In Italy, where MSF began working in four hospitals in the country’s epicentre last week, shortages of personal protective equipment are increasingly common, leaving healthcare workers on the frontline vulnerable to the virus. Protective equipment shortages are fuelling the epidemic and hampering the ability to save lives. Nearly 1,700 healthcare workers—or 8 percent—of the total COVID-19 cases in Italy have been infected while caring for the rising number of severely ill patients who require long-term hospitalization and specialized intensive care.
“Even in high-level European hospitals we see health workers are overwhelmed, coping with up to 80 ambulances per day, with dramatic shortages of protective equipment that puts them at great risk,” said Dr. Claudia Lodesani, president of MSF in Italy and lead of the MSF COVID-19 response in the country. “Some doctors are forced to wear the same face mask for 12 hours. Every day we are receiving new calls for help, for more staff, for more supplies. Without an influx of urgently needed protective equipment, more and more healthcare workers will fall ill, reducing the availability of care for patients, generating new clusters of cases, and dangerously weakening the fight against the disease.”
At this moment of crisis, no country can cope or produce the supplies they need alone. European member states need to urgently implement the solidarity mechanisms put in place by the European Union. Resources must be shared to fight the pandemic where it is currently raging.
“Today it is Italy that urgently needs supplies of medical equipment to protect healthcare workers, but in a few weeks, it may also be the case elsewhere,” said Brice de le Vingne, head of the MSF COVID-19 task force in Brussels. “Along with increased production, European governments must ensure that supplies can then be shipped easily to the virus hotspots. Meanwhile, threats to close borders risk harming the flow of resources and staff to the most affected areas.”
MSF urges that cooperation should be fostered between states to avoid the stockpiling of supplies.
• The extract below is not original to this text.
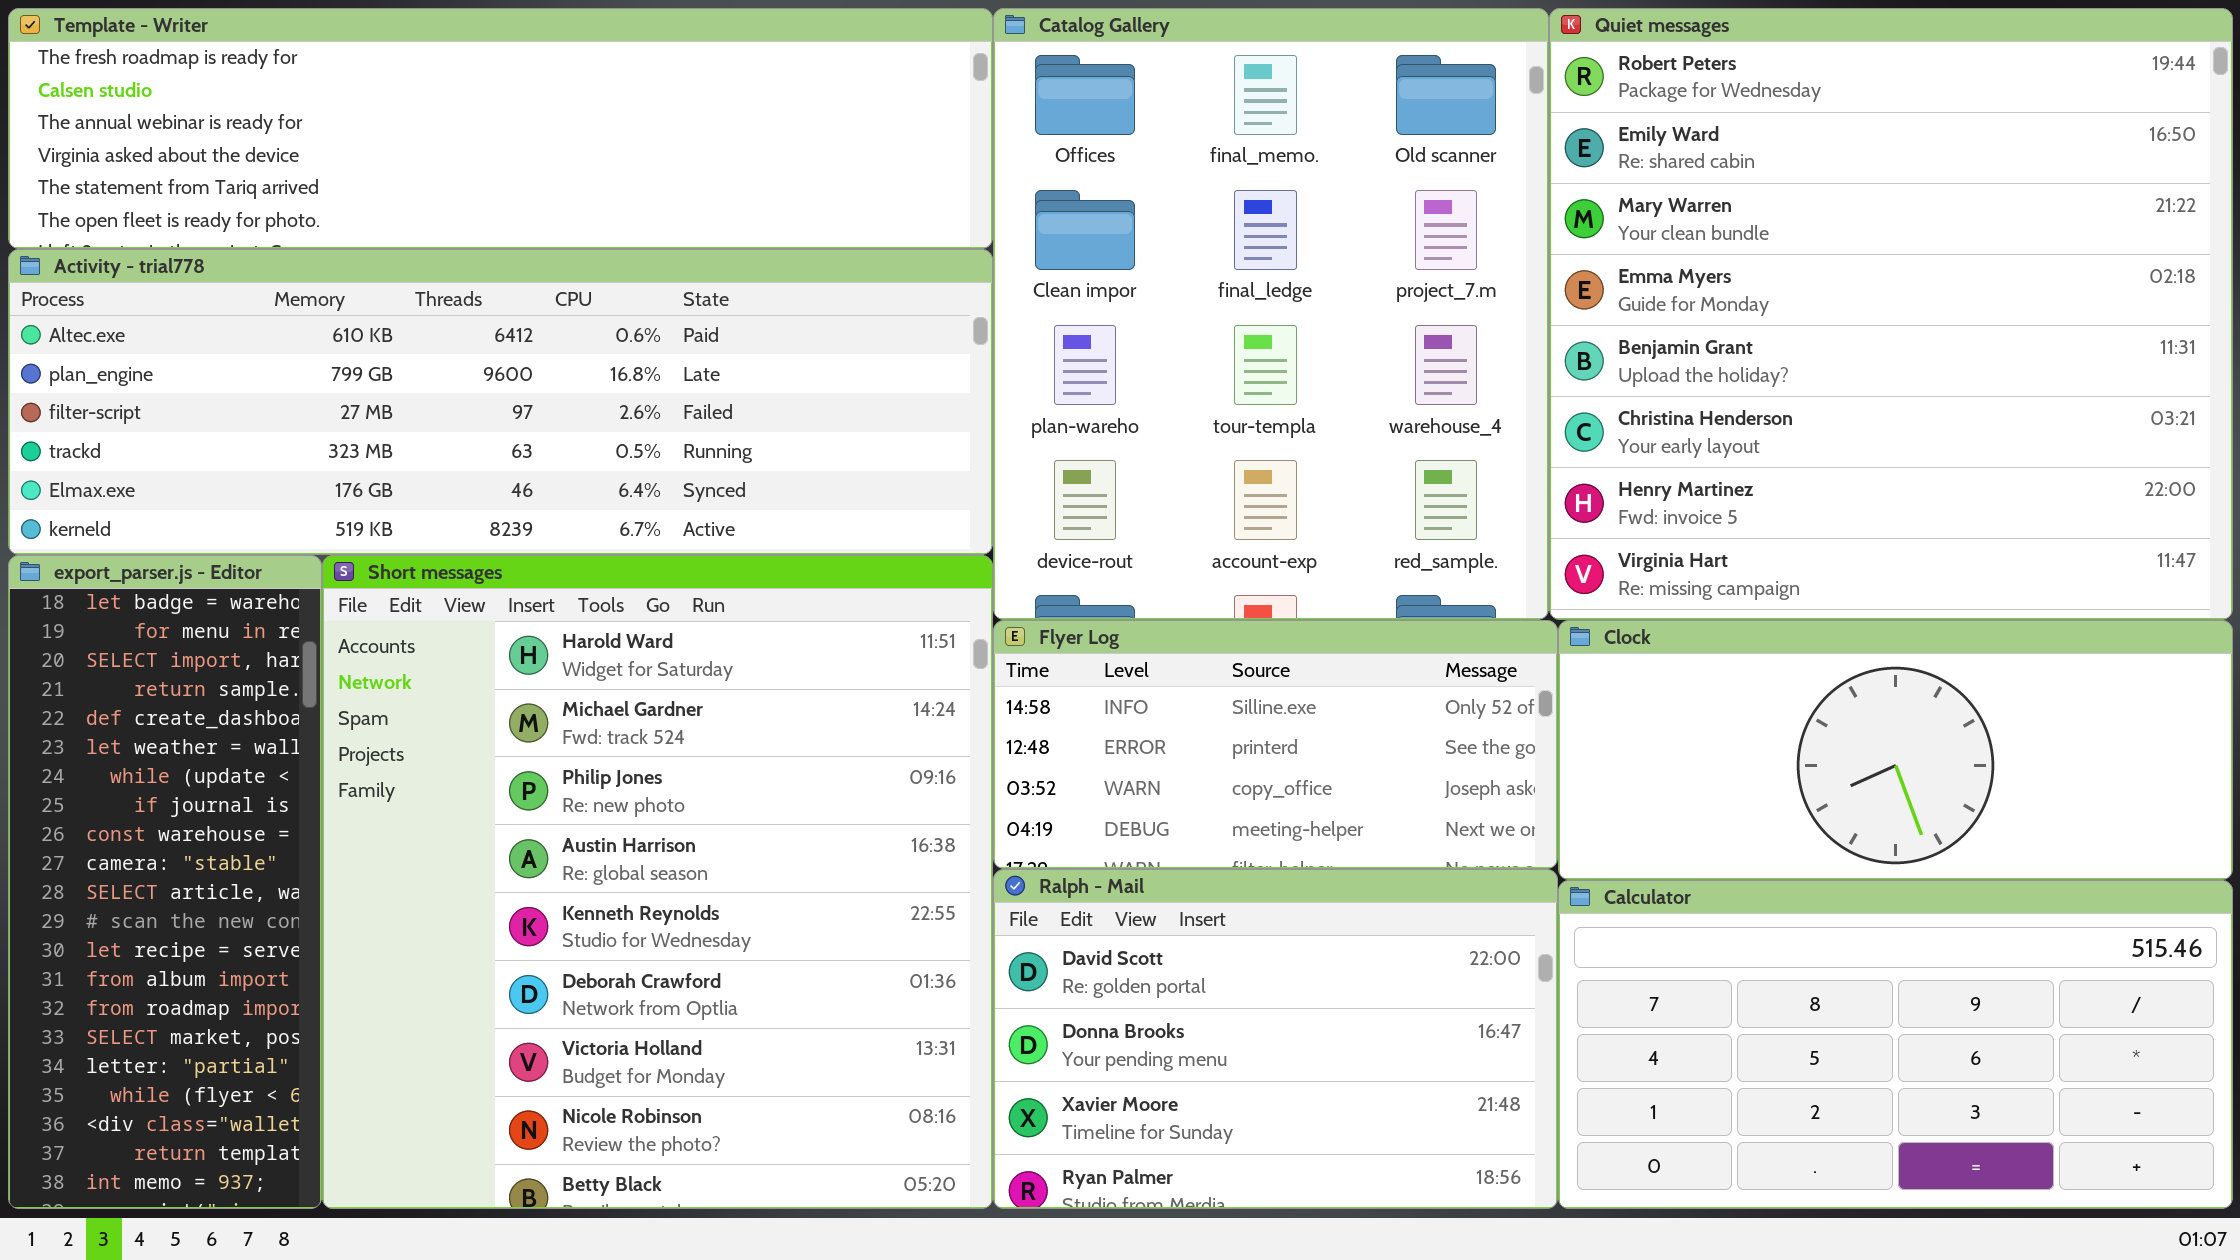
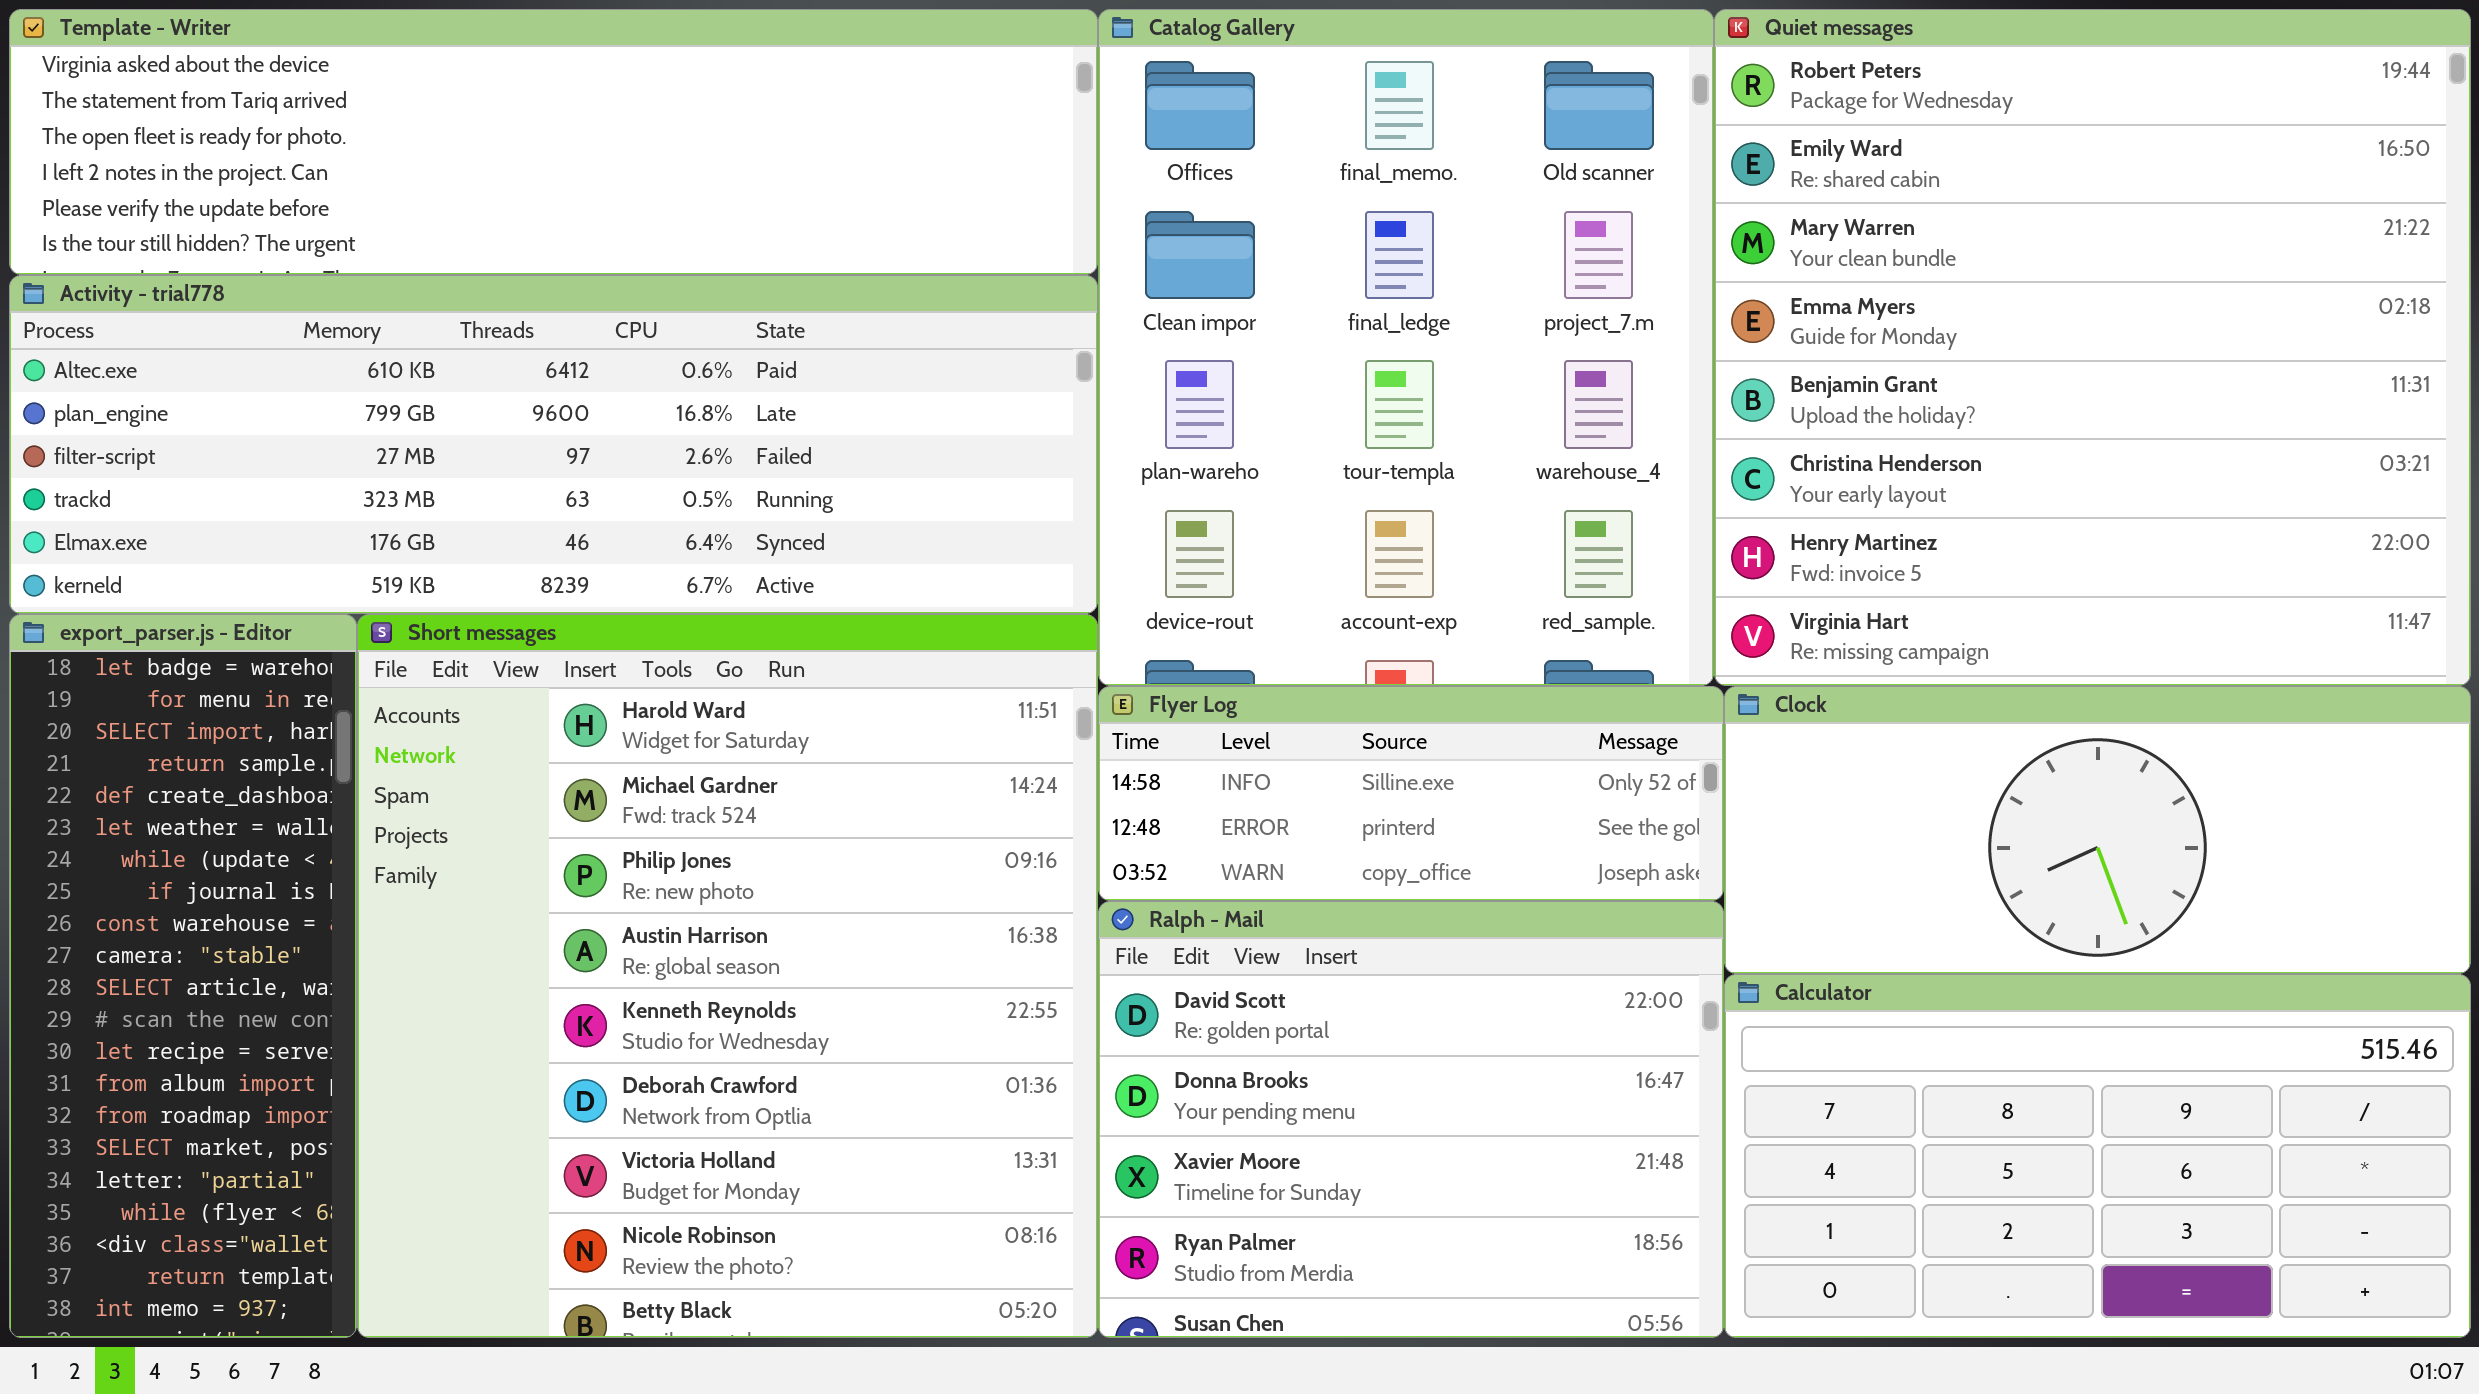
Template - Writer: [8,8,993,249] -> [9,9,1098,275], scrolled down 3 rows
Flyer Log: [993,620,1558,869] -> [1098,686,1724,901], resized
Ralph - Mail: [993,869,1558,1209] -> [1098,901,1724,1338], resized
Instead, assistance should be offered across borders to protect healthcare workers who are our collective first line of response against the virus.
“This virus respects no borders and solidarity, too, must be extended beyond them,” de le Vingne said. “COVID-19 continues to spread, and every country will face the same challenge unless the epicentre of the pandemic is tackled with a strong common effort.”
In addition to reinforcing hospitals and individual patient care, it is paramount to boost the standard public health measures that have proved effective in bringing other infectious disease outbreaks under control. This includes proactive case finding and contact tracing, testing, isolation of patients, isolation of high-risk contacts, mobilization of the general public to prevent onward transmission, and a strict triage of mild and severe patients in hospitals. As individuals, members of the public should strictly follow the key hygiene measures and social distancing to help flatten the curve of the epidemic, avoid overwhelming hospitals, and preserve access to healthcare for those most in need.
All of this is critical to get the epidemic under control and minimize the number of deaths, both of COVID-19 patients but also all other injured and sick patients requiring healthcare.